Both the conjugate transpose and the 1D transpose issues come down to the basic data type MATLB and numpy use. MATLAB uses matrices, which inherently are at least 2D. nump, on the other hand, uses arrays, which can have any number of dimensions. MATLAB matrices use matrix mathematics as their normal operations (so a * b in MATLAB is a matrix product) while Python arrays use element-by-element mathematics as their normal operators (so a * b is an element-by-element product, equivalent of a .* b in MATLAB). MATLAB has element-by-element operators, and numpy arrays have matrix operators (although no matrix transpose yet, though adding one is being considered), so this mostly applies to the default operations.
To avoid this issue in Python, there are several ways to get around it. Indexing with None in Python inserts additional dimensions. So for a 1D array a, a[None] will be a 2D array where the first dimension has a length of 1. If you don't know ahead of time what the dimensionality of your array is, you can use np.atleast_2d(a), which will make sure a has at least two dimensions. So 0D becomes 2D, 1D becomes 2D, 2D stays 2D, 3D stays 3D, 4D stays 4D, etc.
That being said, numpy has a matrix class that works the same as MATLAB's in all these regards (it even has a conjugate transpose operator, .H). Don't use it. The python community has standardized around arrays, since in practice that is almost always what you want. That means that most Python tools expect arrays, and many will either malfunction if given matrices or will convert them to arrays. So just use arrays.
The " ' " in Matlab is 'transpose' of a matrix.
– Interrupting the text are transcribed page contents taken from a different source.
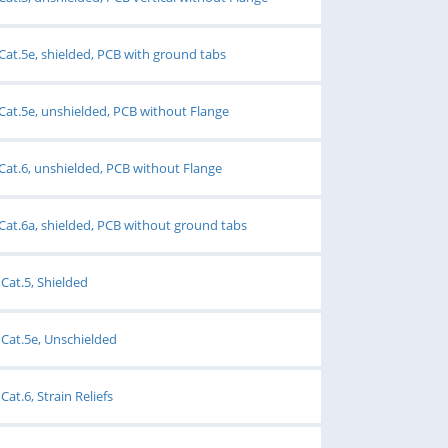
Cat.5e, shielded, PCB with ground tabs
Cat.5e, unshielded, PCB without Flange
Cat.6, unshielded, PCB without Flange
Cat.6a, shielded, PCB without ground tabs
Cat.5, Shielded
Cat.5e, Unschielded
at.6, Strain Reliefs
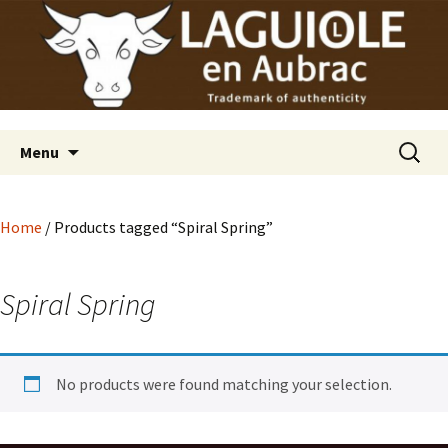
Laguiole en Aubrac
Skip
Laguiole USA
to
content
Search
Menu
for:
Home
/ Products tagged “Spiral Spring”
Spiral Spring
No products were found matching your selection.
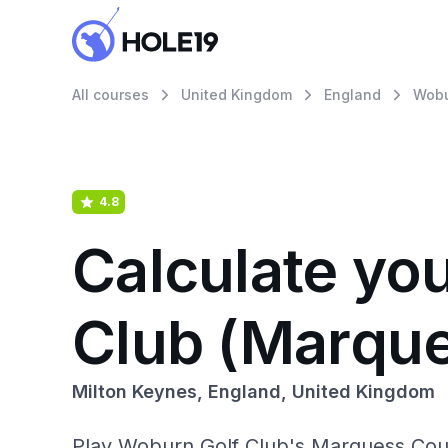
All courses
United Kingdom
England
Wobu
4.8
Calculate yo
Club (Marqu
Milton Keynes, England, United Kingdom
Play Woburn Golf Club's Marquess Cour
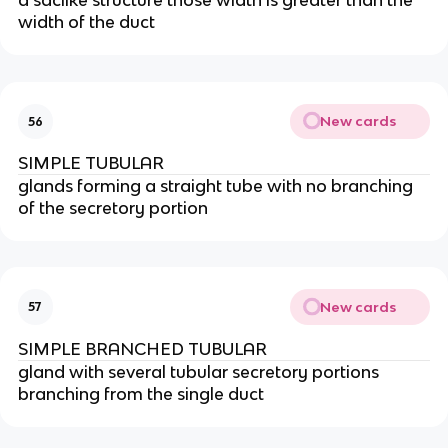
a saclike structure those width is greater than the
width of the duct
New cards
56
SIMPLE TUBULAR
glands forming a straight tube with no branching
of the secretory portion
New cards
57
SIMPLE BRANCHED TUBULAR
gland with several tubular secretory portions
branching from the single duct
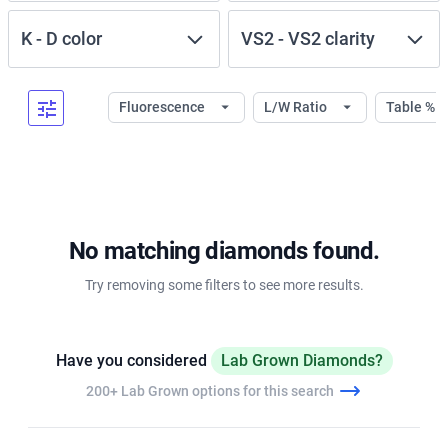
K
-
D
color
VS2
-
VS2
clarity
Fluorescence
L/W Ratio
Table %
No matching diamonds found.
Try removing some filters to see more results.
Have you considered
Lab Grown Diamonds?
200+ Lab Grown options for this search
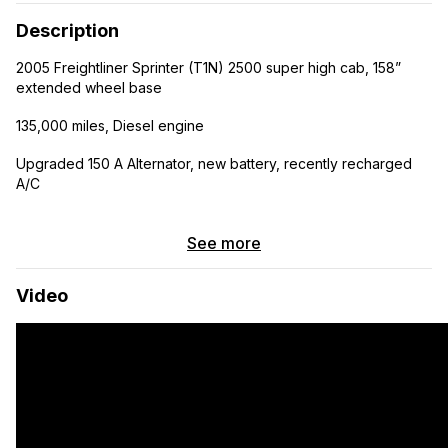
Description
2005 Freightliner Sprinter (T1N) 2500 super high cab, 158”
extended wheel base
135,000 miles, Diesel engine
Upgraded 150 A Alternator, new battery, recently recharged
A/C
Self converted, all up to code/spec, we qualified for RV
insurance after inspection.
See more
Seats 4, sleeps 4
Video
Passenger and Driver side sliding windows and small driver
side bedroom window installed
Electrical:
200 Amp Hours of Lithium Ion, 2000 Watt inverter, 40 amp DC
to DC charger (the alternator charges the batteries when the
The numpy package is the fundamental package for scientific computing in python. numpy.transpose could be used to carry the same task out.
import numpy as np
matrix = np.arange(6).reshape((2,3))
This going to create a matrix with two rows and three columns as follows :
>>> array([[0, 1, 2],[3, 4, 5]])
Then the transpose is given as:
np.transpose (matrix)
>>> array([[0, 3],[1, 4],[2, 5]])
I hope it helps